» **What you have to do**: Retype the records below exactly. Leave nothing out.

▬▬▬

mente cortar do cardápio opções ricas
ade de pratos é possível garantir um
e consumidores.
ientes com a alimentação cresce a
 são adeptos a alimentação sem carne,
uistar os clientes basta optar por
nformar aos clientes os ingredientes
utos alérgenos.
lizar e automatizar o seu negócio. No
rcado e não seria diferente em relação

▬▬▬

» **Response to the exercise**:
mente cortar do cardápio opções ricas
ade de pratos é possível garantir um
e consumidores.
ientes com a alimentação cresce a
 são adeptos a alimentação sem carne,
uistar os clientes basta optar por
nformar aos clientes os ingredientes
utos alérgenos.
lizar e automatizar o seu negócio. No
rcado e não seria diferente em relação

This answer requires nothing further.